[Data entries]
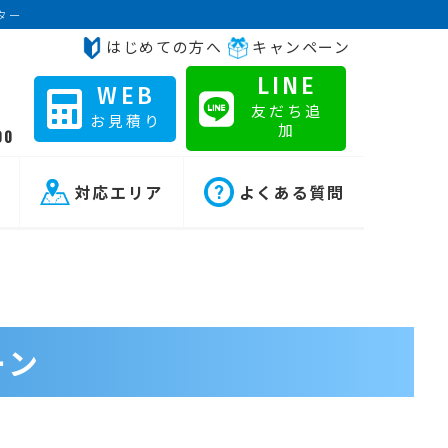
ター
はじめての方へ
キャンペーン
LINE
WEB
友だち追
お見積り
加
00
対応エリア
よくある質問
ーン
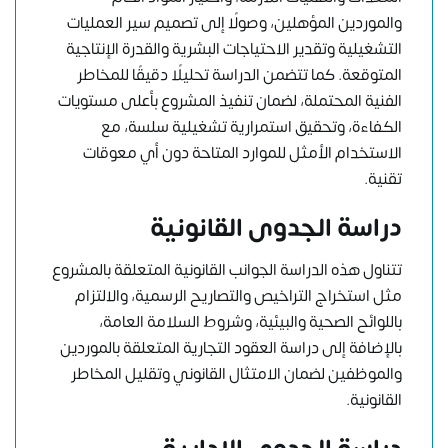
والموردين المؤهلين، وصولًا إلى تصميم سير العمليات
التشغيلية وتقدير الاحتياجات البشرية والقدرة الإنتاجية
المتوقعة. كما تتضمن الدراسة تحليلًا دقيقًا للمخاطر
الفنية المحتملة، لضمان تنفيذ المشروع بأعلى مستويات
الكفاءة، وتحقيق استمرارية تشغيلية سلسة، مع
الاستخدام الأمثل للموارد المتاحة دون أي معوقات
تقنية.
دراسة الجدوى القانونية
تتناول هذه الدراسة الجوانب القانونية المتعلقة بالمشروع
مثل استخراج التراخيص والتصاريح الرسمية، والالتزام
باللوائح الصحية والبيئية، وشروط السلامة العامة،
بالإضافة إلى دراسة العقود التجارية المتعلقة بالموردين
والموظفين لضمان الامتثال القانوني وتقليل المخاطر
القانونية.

...

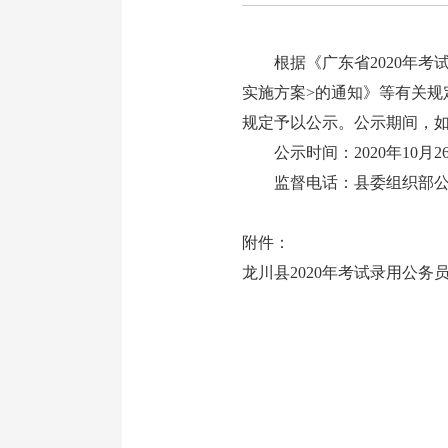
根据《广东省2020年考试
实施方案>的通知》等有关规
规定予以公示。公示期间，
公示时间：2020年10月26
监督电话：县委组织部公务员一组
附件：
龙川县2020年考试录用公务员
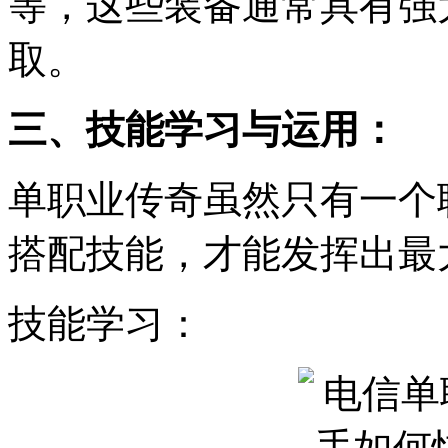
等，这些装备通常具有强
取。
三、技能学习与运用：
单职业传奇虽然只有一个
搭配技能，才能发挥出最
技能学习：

**Exercise aim**
Every line of the records above where the string "المتعلقة" is found should be copied.

**Output of the task**
تتناول هذه الدراسة الجوانب القانونية المتعلقة بالمشروع
بالإضافة إلى دراسة العقود التجارية المتعلقة بالموردين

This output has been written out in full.